Laut der Studie erhöht sich demnach das Armutsrisiko von Familien mit jedem weiteren Kind. 2015 war rund jedes achte Paar (13 Prozent) mit einem Kind armutsgefährdet, heißt es in der Erhebung. Bei zwei Kindern sei es jedes sechste Paar (16 Prozent) gewesen, bei drei Kindern fast jedes fünfte (18 Prozent).

Als arm gelten Haushalte, deren Einkommen weniger als 60 Prozent des mittleren Einkommens aller Haushalte beträgt. Kinder belasten finanziell ärmere Familien verhältnismäßig stärker. Je mehr Kinder in einem Haushalt leben, desto höher sind dann auch die Belastungen im Alltag, die für die Studie dann mit den anderen Haushaltsersparnissen verglichen wurden.

Die Studie basiert unter anderem auf Zahlen des Statistischen Bundesamts.
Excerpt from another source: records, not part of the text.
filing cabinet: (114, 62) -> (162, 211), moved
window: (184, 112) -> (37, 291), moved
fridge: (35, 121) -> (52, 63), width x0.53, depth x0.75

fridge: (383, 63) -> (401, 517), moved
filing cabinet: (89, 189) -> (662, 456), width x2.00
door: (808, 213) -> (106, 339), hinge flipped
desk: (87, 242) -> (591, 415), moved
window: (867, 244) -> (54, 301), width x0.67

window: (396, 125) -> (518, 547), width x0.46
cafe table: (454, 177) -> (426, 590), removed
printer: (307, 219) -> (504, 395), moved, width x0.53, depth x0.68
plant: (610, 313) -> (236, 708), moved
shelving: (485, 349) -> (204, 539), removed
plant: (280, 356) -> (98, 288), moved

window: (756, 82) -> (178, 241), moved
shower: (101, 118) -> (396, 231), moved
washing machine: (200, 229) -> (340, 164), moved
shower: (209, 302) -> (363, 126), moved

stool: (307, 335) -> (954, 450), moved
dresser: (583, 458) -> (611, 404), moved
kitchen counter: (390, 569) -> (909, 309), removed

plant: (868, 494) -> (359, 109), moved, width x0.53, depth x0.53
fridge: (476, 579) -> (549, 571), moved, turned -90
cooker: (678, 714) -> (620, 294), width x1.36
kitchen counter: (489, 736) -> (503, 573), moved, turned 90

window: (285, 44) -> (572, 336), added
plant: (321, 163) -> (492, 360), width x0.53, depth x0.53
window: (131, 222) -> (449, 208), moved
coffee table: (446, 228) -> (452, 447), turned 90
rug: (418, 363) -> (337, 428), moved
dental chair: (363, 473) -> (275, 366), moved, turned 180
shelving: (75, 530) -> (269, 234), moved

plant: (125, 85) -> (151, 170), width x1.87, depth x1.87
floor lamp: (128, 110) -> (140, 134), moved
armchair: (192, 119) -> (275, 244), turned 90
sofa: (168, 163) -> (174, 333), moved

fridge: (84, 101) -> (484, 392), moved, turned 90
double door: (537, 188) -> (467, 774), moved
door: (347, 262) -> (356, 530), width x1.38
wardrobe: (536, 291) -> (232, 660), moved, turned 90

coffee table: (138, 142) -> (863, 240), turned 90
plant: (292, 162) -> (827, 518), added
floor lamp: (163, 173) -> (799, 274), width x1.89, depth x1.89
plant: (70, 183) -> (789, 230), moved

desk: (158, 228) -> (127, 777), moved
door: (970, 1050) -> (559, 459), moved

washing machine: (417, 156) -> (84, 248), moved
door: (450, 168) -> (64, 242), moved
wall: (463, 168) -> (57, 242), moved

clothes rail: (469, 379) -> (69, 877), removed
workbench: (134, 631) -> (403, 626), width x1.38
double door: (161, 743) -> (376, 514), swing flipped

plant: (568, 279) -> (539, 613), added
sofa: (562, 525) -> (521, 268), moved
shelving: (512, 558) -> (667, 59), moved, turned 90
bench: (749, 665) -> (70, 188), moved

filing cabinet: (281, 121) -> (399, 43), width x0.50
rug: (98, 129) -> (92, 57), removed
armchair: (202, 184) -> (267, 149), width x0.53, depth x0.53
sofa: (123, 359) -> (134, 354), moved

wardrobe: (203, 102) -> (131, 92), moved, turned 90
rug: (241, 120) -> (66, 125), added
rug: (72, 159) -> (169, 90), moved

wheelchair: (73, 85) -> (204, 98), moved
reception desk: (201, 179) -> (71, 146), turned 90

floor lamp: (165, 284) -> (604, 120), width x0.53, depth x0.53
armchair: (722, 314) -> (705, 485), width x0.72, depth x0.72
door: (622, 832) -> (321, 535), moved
Der Ruf nach einer neuen Methodik ist nicht unumstritten: „Die Diskussion um die Methodik wird seit den neunziger Jahren geführt“, sagt der OECD-Experte für Sozialpolitik Michael Förster gegenüber der Deutschen Presseagentur. Wieder methodische Diskussionen zu führen, wäre ein Rückschritt. Es brauche die OECD-Skala, um Ländervergleiche zu ermöglichen. Der Trend der Bertelsmann-Studie sei aber sicherlich richtig, „wir kommen im Detail nur zu anderen Ergebnissen“.

In den Reihen der Großen Koalition sorgte die Studie für die üblichen Reaktionen. „Kinderarmut ist eines der drängendsten Probleme in unserem Land.“ In den Koalitionsgesprächen habe man bereits ein milliardenschweres Paket zur Bekämpfung von Kinderarmut durchsetzen können“, erklärte Bundesfamilienministerin Katarina Barley (SPD) und verwies auf den Anstieg des Kindergelds von 25 Euro pro Monat.